Pubblicato sulla Gazzetta ufficiale della Regione siciliana un bando per favorire il recupero, la raccolta, la conservazione e la propagazione di alberi da frutto tipici. Si tratta di privati che esercitano nel territorio regionale e che provvedono alla conservazione di varietà originali siciliane
In Sicilia nascono gli 'agricoltori custodi” dei frutti tipici. Per agricoltore custode si intende un soggetto privato che esercita la pratica agricola nell'ambito del territorio regionale a qualsiasi titolo e che provvede alla conservazione di varietà di piante da frutto originali siciliane.
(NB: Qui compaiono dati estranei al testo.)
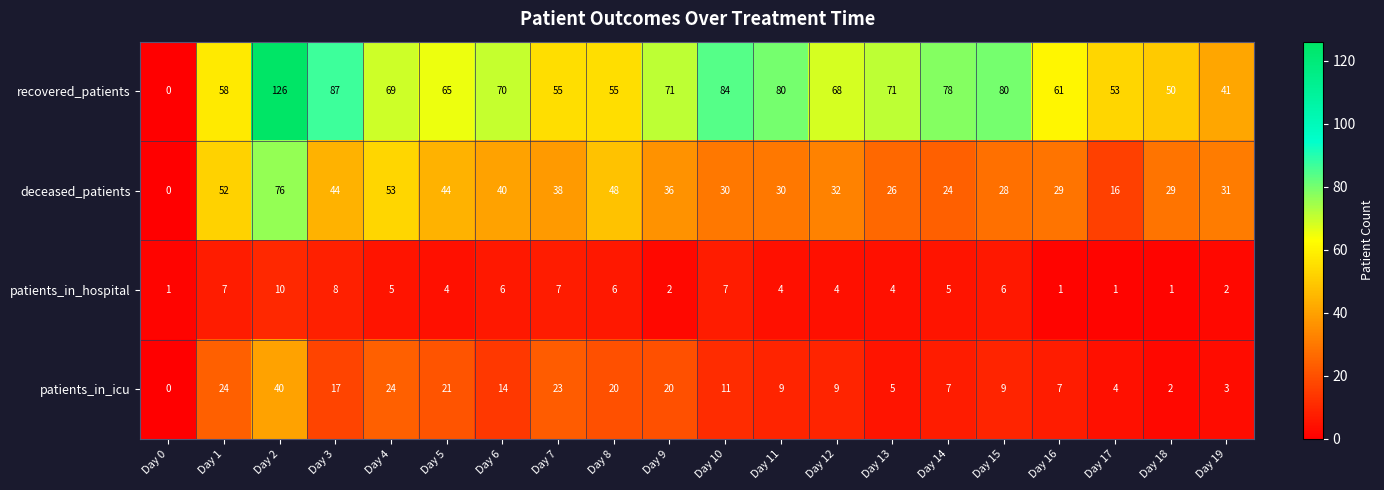

What is the sum of all recovered_patients values?

1322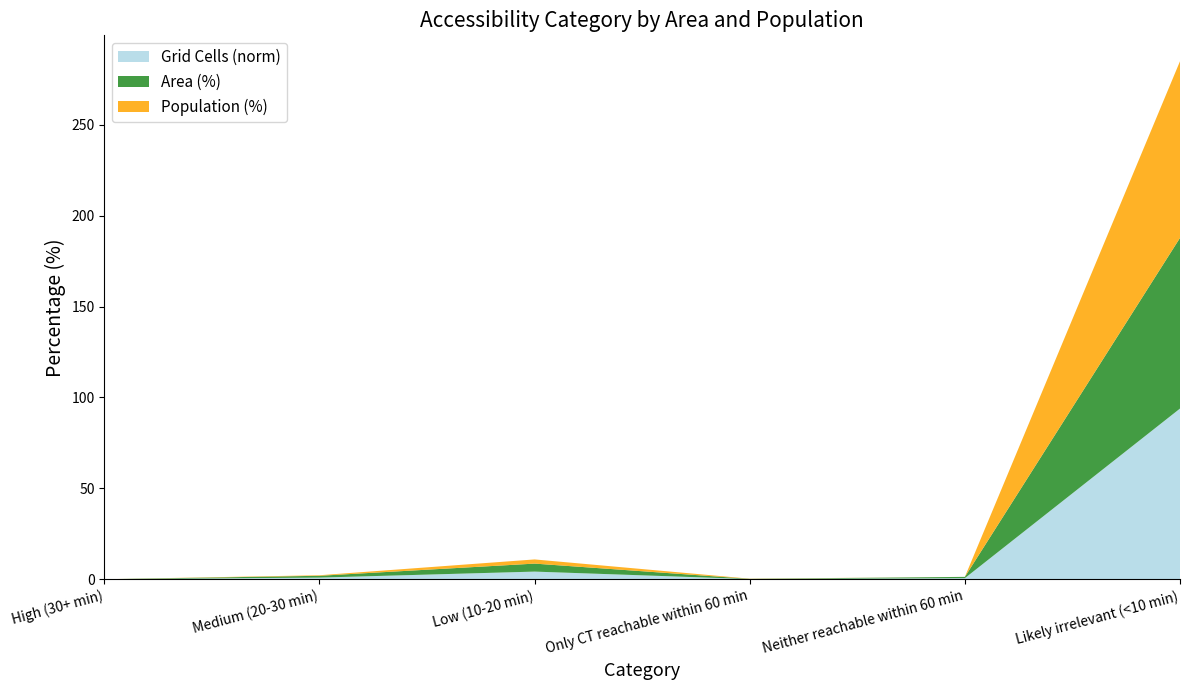

Reading right to left, list all the values displayed in this chart.

Area (%): Likely irrelevant (<10 min)=93.9	Neither reachable within 60 min=0.7	Only CT reachable within 60 min=0.1	Low (10-20 min)=4.4	Medium (20-30 min)=1.0	High (30+ min)=0.0
Population (%): Likely irrelevant (<10 min)=97.2	Neither reachable within 60 min=0.0	Only CT reachable within 60 min=0.1	Low (10-20 min)=2.3	Medium (20-30 min)=0.3	High (30+ min)=0.0
Grid Cells (norm): Likely irrelevant (<10 min)=93.9	Neither reachable within 60 min=0.6	Only CT reachable within 60 min=0.1	Low (10-20 min)=4.2	Medium (20-30 min)=0.9	High (30+ min)=0.0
Tali piante sono comprese in un apposito elenco, predisposto dall'assessorato alle Risorse agricole e alimentari, composto da 251 varietà appartenenti a 17 specie da frutto, a diffusione prevalentemente locale, e che spesso hanno nomi in dialetto.Il bando emanato, prevede la realizzazione di campi di raccolta e protezione da affidare ai custodi, in uno o due distinti appezzamenti della medesima azienda. La loro superficie deve essere compresa tra 2mila e 7mila mq massimo. Il finanziamento dell'iniziativa ammonta a 7 milioni e 670mila euro, stanziati nell'ambito della sottomisura 214/2 azione B del Programma di sviluppo rurale (Psr) Sicilia 2007-2013.
Il fine dell'iniziativa è la conservazione delle risorse genetiche in agricoltura e la preservazione della biodiversità siciliana.